Rectangular Gilbert Tessellation

TL;DR

This paper introduces a rectangular Gilbert tessellation model, analyzes the distribution of segment lengths, and proves exponential decay of correlations, providing bounds and insights into the structure of the tessellation.

Contribution

It extends Gilbert tessellation to a rectangular case, deriving exponential bounds for segment length distribution and correlation decay, with new results on boundary behavior.

Findings

Exponential bounds for the tail of segment length distribution.

Exponential decay of correlations between segments.

Linear growth of rays reaching the boundary in a confined box.

Abstract

A random planar quadrangulation process is introduced as an approximation for certain cellular automata in terms of random growth of rays from a given set of points. This model turns out to be a particular (rectangular) case of the well-known Gilbert tessellation, which originally models the growth of needle-shaped crystals from the initial random points with a Poisson distribution in a plane.
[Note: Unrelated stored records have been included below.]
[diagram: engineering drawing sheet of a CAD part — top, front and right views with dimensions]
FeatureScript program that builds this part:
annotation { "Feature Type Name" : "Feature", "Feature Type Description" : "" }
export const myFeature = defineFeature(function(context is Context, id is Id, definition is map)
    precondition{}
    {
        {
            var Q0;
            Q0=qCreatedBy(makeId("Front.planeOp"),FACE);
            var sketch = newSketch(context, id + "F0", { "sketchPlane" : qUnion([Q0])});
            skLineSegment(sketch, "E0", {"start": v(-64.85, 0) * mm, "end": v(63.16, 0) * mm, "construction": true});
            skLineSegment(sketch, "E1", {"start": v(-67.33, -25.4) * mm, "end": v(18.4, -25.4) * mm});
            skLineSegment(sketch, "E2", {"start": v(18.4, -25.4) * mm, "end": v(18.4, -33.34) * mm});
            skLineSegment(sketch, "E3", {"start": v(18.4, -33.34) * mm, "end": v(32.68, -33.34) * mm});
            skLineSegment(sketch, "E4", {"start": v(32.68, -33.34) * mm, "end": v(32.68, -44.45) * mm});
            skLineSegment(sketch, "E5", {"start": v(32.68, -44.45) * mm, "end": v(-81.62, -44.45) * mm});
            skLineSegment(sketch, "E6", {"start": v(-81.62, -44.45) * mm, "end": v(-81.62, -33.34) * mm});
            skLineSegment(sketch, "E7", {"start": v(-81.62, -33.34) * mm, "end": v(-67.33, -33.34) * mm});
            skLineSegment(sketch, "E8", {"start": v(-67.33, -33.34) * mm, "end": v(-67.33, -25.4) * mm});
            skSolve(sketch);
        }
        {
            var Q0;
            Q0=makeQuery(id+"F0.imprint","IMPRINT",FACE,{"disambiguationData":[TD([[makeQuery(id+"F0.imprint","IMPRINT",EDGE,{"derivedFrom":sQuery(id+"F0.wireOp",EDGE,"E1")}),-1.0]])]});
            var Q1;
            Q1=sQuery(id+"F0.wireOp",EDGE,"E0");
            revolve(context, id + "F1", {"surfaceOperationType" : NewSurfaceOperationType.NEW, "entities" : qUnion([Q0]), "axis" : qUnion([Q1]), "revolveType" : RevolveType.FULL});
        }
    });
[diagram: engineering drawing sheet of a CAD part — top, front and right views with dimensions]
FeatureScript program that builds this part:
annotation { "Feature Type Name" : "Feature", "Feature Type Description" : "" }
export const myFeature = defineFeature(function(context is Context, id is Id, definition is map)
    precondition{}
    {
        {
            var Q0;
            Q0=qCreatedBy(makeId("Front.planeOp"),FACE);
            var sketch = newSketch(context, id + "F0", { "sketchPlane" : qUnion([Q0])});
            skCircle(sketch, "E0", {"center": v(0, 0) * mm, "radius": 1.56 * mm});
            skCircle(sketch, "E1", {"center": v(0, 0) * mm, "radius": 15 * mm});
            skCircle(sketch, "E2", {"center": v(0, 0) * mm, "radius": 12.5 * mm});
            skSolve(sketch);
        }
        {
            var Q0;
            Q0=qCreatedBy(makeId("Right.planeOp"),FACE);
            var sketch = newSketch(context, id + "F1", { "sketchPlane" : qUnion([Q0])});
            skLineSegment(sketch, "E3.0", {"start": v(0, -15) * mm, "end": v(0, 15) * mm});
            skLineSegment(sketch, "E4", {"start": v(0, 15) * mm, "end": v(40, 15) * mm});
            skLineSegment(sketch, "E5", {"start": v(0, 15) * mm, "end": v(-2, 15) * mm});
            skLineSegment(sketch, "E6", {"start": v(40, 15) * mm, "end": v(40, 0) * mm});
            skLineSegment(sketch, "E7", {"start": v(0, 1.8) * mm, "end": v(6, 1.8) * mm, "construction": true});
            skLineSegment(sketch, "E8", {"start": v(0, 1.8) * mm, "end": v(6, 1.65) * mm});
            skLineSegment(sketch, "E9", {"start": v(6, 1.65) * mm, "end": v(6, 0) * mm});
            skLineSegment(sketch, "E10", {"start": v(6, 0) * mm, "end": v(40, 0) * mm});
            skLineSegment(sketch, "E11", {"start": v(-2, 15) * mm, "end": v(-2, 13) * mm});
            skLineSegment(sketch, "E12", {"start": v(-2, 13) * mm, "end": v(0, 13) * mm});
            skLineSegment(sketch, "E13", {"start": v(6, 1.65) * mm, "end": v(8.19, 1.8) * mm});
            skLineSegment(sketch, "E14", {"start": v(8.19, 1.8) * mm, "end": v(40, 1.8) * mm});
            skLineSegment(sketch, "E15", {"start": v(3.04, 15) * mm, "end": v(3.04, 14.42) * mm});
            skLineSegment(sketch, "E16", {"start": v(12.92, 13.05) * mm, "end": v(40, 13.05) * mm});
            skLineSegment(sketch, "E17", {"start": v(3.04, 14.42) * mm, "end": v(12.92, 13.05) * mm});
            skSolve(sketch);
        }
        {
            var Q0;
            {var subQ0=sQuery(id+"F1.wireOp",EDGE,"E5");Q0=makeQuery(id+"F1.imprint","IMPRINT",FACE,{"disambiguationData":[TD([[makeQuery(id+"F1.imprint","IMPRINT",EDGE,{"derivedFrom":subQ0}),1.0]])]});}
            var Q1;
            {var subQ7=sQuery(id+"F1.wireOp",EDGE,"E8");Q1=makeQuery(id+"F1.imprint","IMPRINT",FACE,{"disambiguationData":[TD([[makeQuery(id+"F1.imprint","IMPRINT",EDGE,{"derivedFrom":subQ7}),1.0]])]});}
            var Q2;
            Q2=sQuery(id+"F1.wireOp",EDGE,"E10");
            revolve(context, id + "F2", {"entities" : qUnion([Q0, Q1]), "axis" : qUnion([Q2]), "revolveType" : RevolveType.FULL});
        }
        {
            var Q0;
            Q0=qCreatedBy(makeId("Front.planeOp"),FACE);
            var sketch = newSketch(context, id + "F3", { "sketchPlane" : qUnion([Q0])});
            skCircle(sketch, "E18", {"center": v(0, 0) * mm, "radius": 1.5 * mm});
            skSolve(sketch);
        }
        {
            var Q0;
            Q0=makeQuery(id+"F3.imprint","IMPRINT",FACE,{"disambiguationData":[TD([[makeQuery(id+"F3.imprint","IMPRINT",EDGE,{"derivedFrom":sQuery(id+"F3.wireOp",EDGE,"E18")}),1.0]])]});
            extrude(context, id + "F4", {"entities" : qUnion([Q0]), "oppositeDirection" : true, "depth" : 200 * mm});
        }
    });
From each point the lines grow on both sides of vertical and horizontal directions until they meet another line. This process results in a rectangular tessellation of the plane. The central and still open question is the distribution of the length of line segments in this tessellation. We derive exponential bounds for the tail of this distribution. The correlations between the segments are proved to decay exponentially with the distance between their initial points. Furthermore, the sign of the correlation is investigated for some instructive examples. In the case when the initial set of points is confined in a box $[0,N]^2$, it is proved that the average number of rays reaching the border of the box has a linear order in $N$.